Mengurai PKPU 10/2023: Jalan Pelik Afirmasi Perempuan Menuju Parlemen

ANTARA FOTO/Reno Esnir/tom.
Sejumlah pengunjuk rasa dari Masyarakat Peduli Keterwakilan Perempuani membentangkan spanduk saat berunjuk rasa di Kantor Badan Pengawas Pemilu (Bawaslu), Jakarta, Senin (8/4/2023).
Penulis: Ira Guslina Sufa
9/5/2023, 05.50 WIB

Keterwakilan perempuan di parlemen pada periode 2024-2029  mengalami tantangan besar. Belum lagi pemilu dimulai, para calon legislatif perempuan sudah harus terpangkas kuotanya. Padahal Undang-undang Pemilu nomor 7 tahun 2017 sudah susah payah memastikan sedikitnya parlemen diisi oleh 30 persen dari kelompok perempuan. 
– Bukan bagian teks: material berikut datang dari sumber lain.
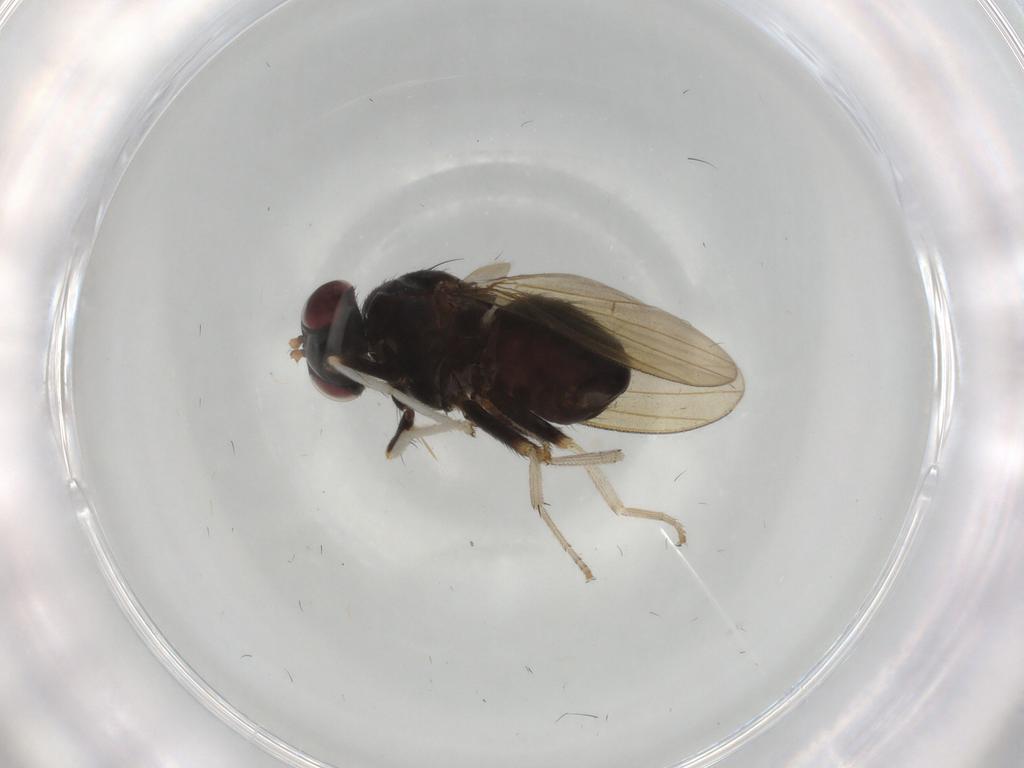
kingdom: Animalia
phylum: Arthropoda
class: Insecta
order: Diptera
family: Lauxaniidae
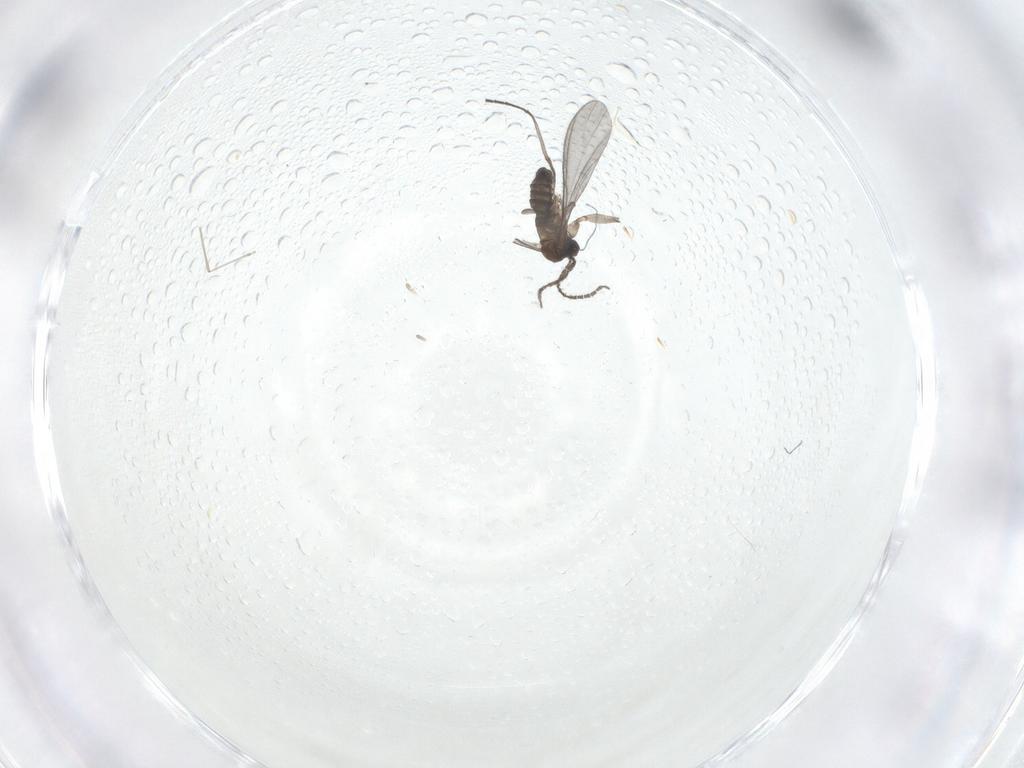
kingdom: Animalia
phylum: Arthropoda
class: Insecta
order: Diptera
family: Sciaridae
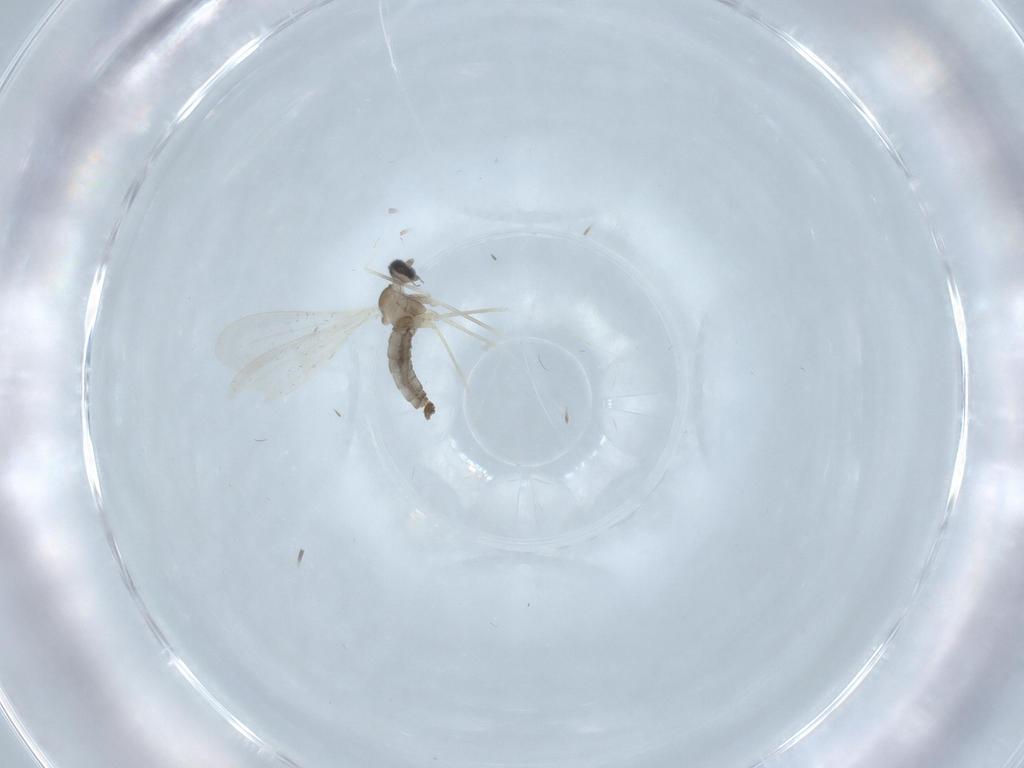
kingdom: Animalia
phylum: Arthropoda
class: Insecta
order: Diptera
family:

Musabab terancamnya kuota perempuan di parlemen lahir setelah Komisi Pemilihan Umum mengeluarkan Peraturan KPU Nomor 10 tahun 2023. Aturan ini ditandatangani oleh Ketua Komisi Hasyim Asy’ari pada 18 April lalu. 

"Aturan KPU itu tidak sejalan dengan semangat para perempuan yang hingga saat ini berupaya untuk meningkatkan keterwakilan di parlemen," kata Wakil Ketua MPR Lestari Moerdijat seperti dikutip Senin (8/5). 

Lebih spesifik, soal terpangkasnya keterwakilan perempuan seperti yang disebut Lestari terdapat dalam pasal 8 ayat 2. Dalam pasal itu disebutkan bahwa terdapat pembulatan desimal ke bawah dalam teknis penghitungan proporsi jumlah perempuan di satu daerah pemilihan.

Pemenuhan keterwakilan 30 persen perempuan dianggap semakin riskan lantaran ada potensi tidak semua partai politik menyerahkan daftar bakal calon legislatif (bacaleg) dalam jumlah maksimal kursi yang dimungkinkan di tiap dapil. Sebagai contoh untuk jumlah kursi 10, partai politik bisa saja mencalonkan 8 orang sehingga mengurangi kuota perempuan yang diajukan.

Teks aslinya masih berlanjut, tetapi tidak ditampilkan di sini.